» PROBLEM TO SOLVE
Word for word, restate the lines from the start of the data down to the line with "mug: present [618,373,684,445]", both included.

» Bounding box coordinates
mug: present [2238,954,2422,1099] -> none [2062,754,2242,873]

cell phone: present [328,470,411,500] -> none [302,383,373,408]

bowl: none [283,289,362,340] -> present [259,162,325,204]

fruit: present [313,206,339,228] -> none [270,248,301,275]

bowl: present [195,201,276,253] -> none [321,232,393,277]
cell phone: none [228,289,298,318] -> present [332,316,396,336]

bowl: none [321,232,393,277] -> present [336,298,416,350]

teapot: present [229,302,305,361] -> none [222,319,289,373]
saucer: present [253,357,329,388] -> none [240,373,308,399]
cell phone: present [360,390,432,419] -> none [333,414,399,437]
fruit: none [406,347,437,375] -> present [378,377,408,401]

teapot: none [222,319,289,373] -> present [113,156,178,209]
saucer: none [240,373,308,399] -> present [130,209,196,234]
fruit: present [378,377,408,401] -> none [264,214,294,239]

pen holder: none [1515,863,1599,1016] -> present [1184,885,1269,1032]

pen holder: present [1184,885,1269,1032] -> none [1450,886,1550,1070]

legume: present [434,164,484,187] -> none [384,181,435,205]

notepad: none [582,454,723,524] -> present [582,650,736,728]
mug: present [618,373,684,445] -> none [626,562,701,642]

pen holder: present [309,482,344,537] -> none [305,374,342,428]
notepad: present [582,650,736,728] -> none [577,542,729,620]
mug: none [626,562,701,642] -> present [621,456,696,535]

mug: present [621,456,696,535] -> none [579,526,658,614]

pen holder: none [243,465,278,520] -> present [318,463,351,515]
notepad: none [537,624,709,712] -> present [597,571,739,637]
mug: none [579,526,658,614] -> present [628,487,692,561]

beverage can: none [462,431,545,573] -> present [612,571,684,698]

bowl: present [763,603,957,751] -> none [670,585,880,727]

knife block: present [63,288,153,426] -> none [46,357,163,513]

» WRITTEN REPLY
mug: present [2238,954,2422,1099] -> none [2062,754,2242,873]

cell phone: present [328,470,411,500] -> none [302,383,373,408]

bowl: none [283,289,362,340] -> present [259,162,325,204]

fruit: present [313,206,339,228] -> none [270,248,301,275]

bowl: present [195,201,276,253] -> none [321,232,393,277]
cell phone: none [228,289,298,318] -> present [332,316,396,336]

bowl: none [321,232,393,277] -> present [336,298,416,350]

teapot: present [229,302,305,361] -> none [222,319,289,373]
saucer: present [253,357,329,388] -> none [240,373,308,399]
cell phone: present [360,390,432,419] -> none [333,414,399,437]
fruit: none [406,347,437,375] -> present [378,377,408,401]

teapot: none [222,319,289,373] -> present [113,156,178,209]
saucer: none [240,373,308,399] -> present [130,209,196,234]
fruit: present [378,377,408,401] -> none [264,214,294,239]

pen holder: none [1515,863,1599,1016] -> present [1184,885,1269,1032]

pen holder: present [1184,885,1269,1032] -> none [1450,886,1550,1070]

legume: present [434,164,484,187] -> none [384,181,435,205]

notepad: none [582,454,723,524] -> present [582,650,736,728]
mug: present [618,373,684,445] -> none [626,562,701,642]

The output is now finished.